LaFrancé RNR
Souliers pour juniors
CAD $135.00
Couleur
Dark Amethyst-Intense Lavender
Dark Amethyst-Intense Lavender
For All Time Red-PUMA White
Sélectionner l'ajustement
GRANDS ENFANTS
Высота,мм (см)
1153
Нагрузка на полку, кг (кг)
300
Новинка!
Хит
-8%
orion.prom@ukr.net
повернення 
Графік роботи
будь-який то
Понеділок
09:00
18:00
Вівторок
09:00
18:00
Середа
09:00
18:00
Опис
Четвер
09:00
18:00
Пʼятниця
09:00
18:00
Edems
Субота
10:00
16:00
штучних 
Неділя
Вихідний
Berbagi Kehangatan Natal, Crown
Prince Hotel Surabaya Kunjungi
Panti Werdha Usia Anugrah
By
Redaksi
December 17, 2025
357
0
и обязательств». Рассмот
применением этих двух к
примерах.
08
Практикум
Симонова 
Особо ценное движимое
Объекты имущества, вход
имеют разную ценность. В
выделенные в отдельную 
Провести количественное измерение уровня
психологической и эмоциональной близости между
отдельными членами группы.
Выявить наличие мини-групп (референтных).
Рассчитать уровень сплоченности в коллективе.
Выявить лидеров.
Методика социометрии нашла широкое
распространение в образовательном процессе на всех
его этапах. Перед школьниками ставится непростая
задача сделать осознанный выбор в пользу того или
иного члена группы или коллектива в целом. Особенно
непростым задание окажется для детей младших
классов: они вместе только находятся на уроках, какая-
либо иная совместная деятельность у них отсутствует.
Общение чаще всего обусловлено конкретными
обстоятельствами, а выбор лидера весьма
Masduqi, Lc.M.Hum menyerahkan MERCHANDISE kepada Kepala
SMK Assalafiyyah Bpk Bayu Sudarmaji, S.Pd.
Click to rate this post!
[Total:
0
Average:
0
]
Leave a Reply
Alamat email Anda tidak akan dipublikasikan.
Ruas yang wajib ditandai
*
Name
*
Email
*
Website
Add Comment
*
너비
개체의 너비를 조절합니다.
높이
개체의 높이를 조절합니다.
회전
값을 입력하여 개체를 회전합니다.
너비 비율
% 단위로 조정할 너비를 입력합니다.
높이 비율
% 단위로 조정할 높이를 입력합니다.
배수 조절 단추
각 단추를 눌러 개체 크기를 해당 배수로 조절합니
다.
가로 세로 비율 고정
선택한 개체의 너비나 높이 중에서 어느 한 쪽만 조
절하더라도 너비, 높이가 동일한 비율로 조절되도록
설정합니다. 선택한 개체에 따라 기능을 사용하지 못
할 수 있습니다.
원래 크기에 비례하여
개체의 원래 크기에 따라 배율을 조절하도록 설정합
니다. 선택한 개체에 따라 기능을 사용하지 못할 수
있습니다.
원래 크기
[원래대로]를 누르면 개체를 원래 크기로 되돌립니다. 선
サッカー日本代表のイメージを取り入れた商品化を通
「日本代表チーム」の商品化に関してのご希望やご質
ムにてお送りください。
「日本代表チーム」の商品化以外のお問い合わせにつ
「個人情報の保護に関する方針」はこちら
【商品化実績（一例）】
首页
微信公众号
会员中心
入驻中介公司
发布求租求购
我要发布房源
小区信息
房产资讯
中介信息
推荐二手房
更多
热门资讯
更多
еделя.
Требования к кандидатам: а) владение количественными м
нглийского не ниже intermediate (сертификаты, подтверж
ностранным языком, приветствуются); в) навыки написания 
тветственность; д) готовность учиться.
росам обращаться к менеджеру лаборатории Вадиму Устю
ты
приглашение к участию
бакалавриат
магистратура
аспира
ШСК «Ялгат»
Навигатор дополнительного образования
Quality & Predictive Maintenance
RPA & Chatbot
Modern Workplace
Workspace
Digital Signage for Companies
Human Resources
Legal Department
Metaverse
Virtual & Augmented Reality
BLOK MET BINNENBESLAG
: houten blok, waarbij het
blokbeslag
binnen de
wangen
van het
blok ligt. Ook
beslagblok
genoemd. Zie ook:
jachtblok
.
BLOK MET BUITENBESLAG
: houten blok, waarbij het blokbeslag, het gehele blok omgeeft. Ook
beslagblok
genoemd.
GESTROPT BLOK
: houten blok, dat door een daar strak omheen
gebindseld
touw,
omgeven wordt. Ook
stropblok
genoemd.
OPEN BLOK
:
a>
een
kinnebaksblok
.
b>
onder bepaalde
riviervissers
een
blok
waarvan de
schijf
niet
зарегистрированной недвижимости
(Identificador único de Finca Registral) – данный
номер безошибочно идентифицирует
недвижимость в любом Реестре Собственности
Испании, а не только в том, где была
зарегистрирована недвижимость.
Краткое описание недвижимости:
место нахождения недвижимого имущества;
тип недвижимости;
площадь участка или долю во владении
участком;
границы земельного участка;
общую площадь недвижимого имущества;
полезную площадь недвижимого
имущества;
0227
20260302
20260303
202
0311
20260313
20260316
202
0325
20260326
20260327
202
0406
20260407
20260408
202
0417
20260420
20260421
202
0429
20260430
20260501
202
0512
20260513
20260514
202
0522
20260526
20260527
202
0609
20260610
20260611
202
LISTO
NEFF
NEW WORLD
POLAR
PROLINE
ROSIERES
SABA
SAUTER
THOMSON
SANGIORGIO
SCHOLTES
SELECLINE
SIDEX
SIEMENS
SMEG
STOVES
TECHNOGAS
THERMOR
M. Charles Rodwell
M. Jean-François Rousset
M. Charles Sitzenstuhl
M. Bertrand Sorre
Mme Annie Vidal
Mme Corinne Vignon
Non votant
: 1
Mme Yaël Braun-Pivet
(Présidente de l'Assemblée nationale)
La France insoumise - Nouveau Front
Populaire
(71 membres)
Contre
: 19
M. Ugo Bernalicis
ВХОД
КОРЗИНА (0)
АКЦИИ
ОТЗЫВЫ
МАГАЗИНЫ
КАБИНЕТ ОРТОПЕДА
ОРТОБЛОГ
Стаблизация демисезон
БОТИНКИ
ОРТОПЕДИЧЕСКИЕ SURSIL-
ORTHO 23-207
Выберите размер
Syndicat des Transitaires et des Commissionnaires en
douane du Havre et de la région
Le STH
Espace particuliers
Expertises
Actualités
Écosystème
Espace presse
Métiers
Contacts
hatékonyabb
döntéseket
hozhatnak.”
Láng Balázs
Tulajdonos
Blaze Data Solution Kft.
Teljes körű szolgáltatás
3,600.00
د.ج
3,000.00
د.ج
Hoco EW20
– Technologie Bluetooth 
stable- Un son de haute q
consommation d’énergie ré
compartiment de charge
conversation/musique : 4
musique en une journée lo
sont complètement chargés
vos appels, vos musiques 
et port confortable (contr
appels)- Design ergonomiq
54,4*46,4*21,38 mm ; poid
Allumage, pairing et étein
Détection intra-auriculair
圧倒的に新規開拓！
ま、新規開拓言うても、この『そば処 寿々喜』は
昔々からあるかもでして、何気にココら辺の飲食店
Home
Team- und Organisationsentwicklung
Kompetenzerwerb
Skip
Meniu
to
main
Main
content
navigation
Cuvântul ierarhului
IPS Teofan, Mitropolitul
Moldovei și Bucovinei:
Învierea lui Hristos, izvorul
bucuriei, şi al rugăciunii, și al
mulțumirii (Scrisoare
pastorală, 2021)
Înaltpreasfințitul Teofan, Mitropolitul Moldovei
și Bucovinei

————

REQUIREMENT
Having read the records above, reproduce each one exactly.

REPLY TO THE TASK
LaFrancé RNR
Souliers pour juniors
CAD $135.00
Couleur
Dark Amethyst-Intense Lavender
Dark Amethyst-Intense Lavender
For All Time Red-PUMA White
Sélectionner l'ajustement
GRANDS ENFANTS
Высота,мм (см)
1153
Нагрузка на полку, кг (кг)
300
Новинка!
Хит
-8%
orion.prom@ukr.net
повернення 
Графік роботи
будь-який то
Понеділок
09:00
18:00
Вівторок
09:00
18:00
Середа
09:00
18:00
Опис
Четвер
09:00
18:00
Пʼятниця
09:00
18:00
Edems
Субота
10:00
16:00
штучних 
Неділя
Вихідний
Berbagi Kehangatan Natal, Crown
Prince Hotel Surabaya Kunjungi
Panti Werdha Usia Anugrah
By
Redaksi
December 17, 2025
357
0
и обязательств». Рассмот
применением этих двух к
примерах.
08
Практикум
Симонова 
Особо ценное движимое
Объекты имущества, вход
имеют разную ценность. В
выделенные в отдельную 
Провести количественное измерение уровня
психологической и эмоциональной близости между
отдельными членами группы.
Выявить наличие мини-групп (референтных).
Рассчитать уровень сплоченности в коллективе.
Выявить лидеров.
Методика социометрии нашла широкое
распространение в образовательном процессе на всех
его этапах. Перед школьниками ставится непростая
задача сделать осознанный выбор в пользу того или
иного члена группы или коллектива в целом. Особенно
непростым задание окажется для детей младших
классов: они вместе только находятся на уроках, какая-
либо иная совместная деятельность у них отсутствует.
Общение чаще всего обусловлено конкретными
обстоятельствами, а выбор лидера весьма
Masduqi, Lc.M.Hum menyerahkan MERCHANDISE kepada Kepala
SMK Assalafiyyah Bpk Bayu Sudarmaji, S.Pd.
Click to rate this post!
[Total:
0
Average:
0
]
Leave a Reply
Alamat email Anda tidak akan dipublikasikan.
Ruas yang wajib ditandai
*
Name
*
Email
*
Website
Add Comment
*
너비
개체의 너비를 조절합니다.
높이
개체의 높이를 조절합니다.
회전
값을 입력하여 개체를 회전합니다.
너비 비율
% 단위로 조정할 너비를 입력합니다.
높이 비율
% 단위로 조정할 높이를 입력합니다.
배수 조절 단추
각 단추를 눌러 개체 크기를 해당 배수로 조절합니
다.
가로 세로 비율 고정
선택한 개체의 너비나 높이 중에서 어느 한 쪽만 조
절하더라도 너비, 높이가 동일한 비율로 조절되도록
설정합니다. 선택한 개체에 따라 기능을 사용하지 못
할 수 있습니다.
원래 크기에 비례하여
개체의 원래 크기에 따라 배율을 조절하도록 설정합
니다. 선택한 개체에 따라 기능을 사용하지 못할 수
있습니다.
원래 크기
[원래대로]를 누르면 개체를 원래 크기로 되돌립니다. 선
サッカー日本代表のイメージを取り入れた商品化を通
「日本代表チーム」の商品化に関してのご希望やご質
ムにてお送りください。
「日本代表チーム」の商品化以外のお問い合わせにつ
「個人情報の保護に関する方針」はこちら
【商品化実績（一例）】
首页
微信公众号
会员中心
入驻中介公司
发布求租求购
我要发布房源
小区信息
房产资讯
中介信息
推荐二手房
更多
热门资讯
更多
еделя.
Требования к кандидатам: а) владение количественными м
нглийского не ниже intermediate (сертификаты, подтверж
ностранным языком, приветствуются); в) навыки написания 
тветственность; д) готовность учиться.
росам обращаться к менеджеру лаборатории Вадиму Устю
ты
приглашение к участию
бакалавриат
магистратура
аспира
ШСК «Ялгат»
Навигатор дополнительного образования
Quality & Predictive Maintenance
RPA & Chatbot
Modern Workplace
Workspace
Digital Signage for Companies
Human Resources
Legal Department
Metaverse
Virtual & Augmented Reality
BLOK MET BINNENBESLAG
: houten blok, waarbij het
blokbeslag
binnen de
wangen
van het
blok ligt. Ook
beslagblok
genoemd. Zie ook:
jachtblok
.
BLOK MET BUITENBESLAG
: houten blok, waarbij het blokbeslag, het gehele blok omgeeft. Ook
beslagblok
genoemd.
GESTROPT BLOK
: houten blok, dat door een daar strak omheen
gebindseld
touw,
omgeven wordt. Ook
stropblok
genoemd.
OPEN BLOK
:
a>
een
kinnebaksblok
.
b>
onder bepaalde
riviervissers
een
blok
waarvan de
schijf
niet
зарегистрированной недвижимости
(Identificador único de Finca Registral) – данный
номер безошибочно идентифицирует
недвижимость в любом Реестре Собственности
Испании, а не только в том, где была
зарегистрирована недвижимость.
Краткое описание недвижимости:
место нахождения недвижимого имущества;
тип недвижимости;
площадь участка или долю во владении
участком;
границы земельного участка;
общую площадь недвижимого имущества;
полезную площадь недвижимого
имущества;
0227
20260302
20260303
202
0311
20260313
20260316
202
0325
20260326
20260327
202
0406
20260407
20260408
202
0417
20260420
20260421
202
0429
20260430
20260501
202
0512
20260513
20260514
202
0522
20260526
20260527
202
0609
20260610
20260611
202
LISTO
NEFF
NEW WORLD
POLAR
PROLINE
ROSIERES
SABA
SAUTER
THOMSON
SANGIORGIO
SCHOLTES
SELECLINE
SIDEX
SIEMENS
SMEG
STOVES
TECHNOGAS
THERMOR
M. Charles Rodwell
M. Jean-François Rousset
M. Charles Sitzenstuhl
M. Bertrand Sorre
Mme Annie Vidal
Mme Corinne Vignon
Non votant
: 1
Mme Yaël Braun-Pivet
(Présidente de l'Assemblée nationale)
La France insoumise - Nouveau Front
Populaire
(71 membres)
Contre
: 19
M. Ugo Bernalicis
ВХОД
КОРЗИНА (0)
АКЦИИ
ОТЗЫВЫ
МАГАЗИНЫ
КАБИНЕТ ОРТОПЕДА
ОРТОБЛОГ
Стаблизация демисезон
БОТИНКИ
ОРТОПЕДИЧЕСКИЕ SURSIL-
ORTHO 23-207
Выберите размер
Syndicat des Transitaires et des Commissionnaires en
douane du Havre et de la région
Le STH
Espace particuliers
Expertises
Actualités
Écosystème
Espace presse
Métiers
Contacts
hatékonyabb
döntéseket
hozhatnak.”
Láng Balázs
Tulajdonos
Blaze Data Solution Kft.
Teljes körű szolgáltatás
3,600.00
د.ج
3,000.00
د.ج
Hoco EW20
– Technologie Bluetooth 
stable- Un son de haute q
consommation d’énergie ré
compartiment de charge
conversation/musique : 4
musique en une journée lo
sont complètement chargés
vos appels, vos musiques 
et port confortable (contr
appels)- Design ergonomiq
54,4*46,4*21,38 mm ; poid
Allumage, pairing et étein
Détection intra-auriculair
圧倒的に新規開拓！
ま、新規開拓言うても、この『そば処 寿々喜』は
昔々からあるかもでして、何気にココら辺の飲食店
Home
Team- und Organisationsentwicklung
Kompetenzerwerb
Skip
Meniu
to
main
Main
content
navigation
Cuvântul ierarhului
IPS Teofan, Mitropolitul
Moldovei și Bucovinei:
Învierea lui Hristos, izvorul
bucuriei, şi al rugăciunii, și al
mulțumirii (Scrisoare
pastorală, 2021)
Înaltpreasfințitul Teofan, Mitropolitul Moldovei
și Bucovinei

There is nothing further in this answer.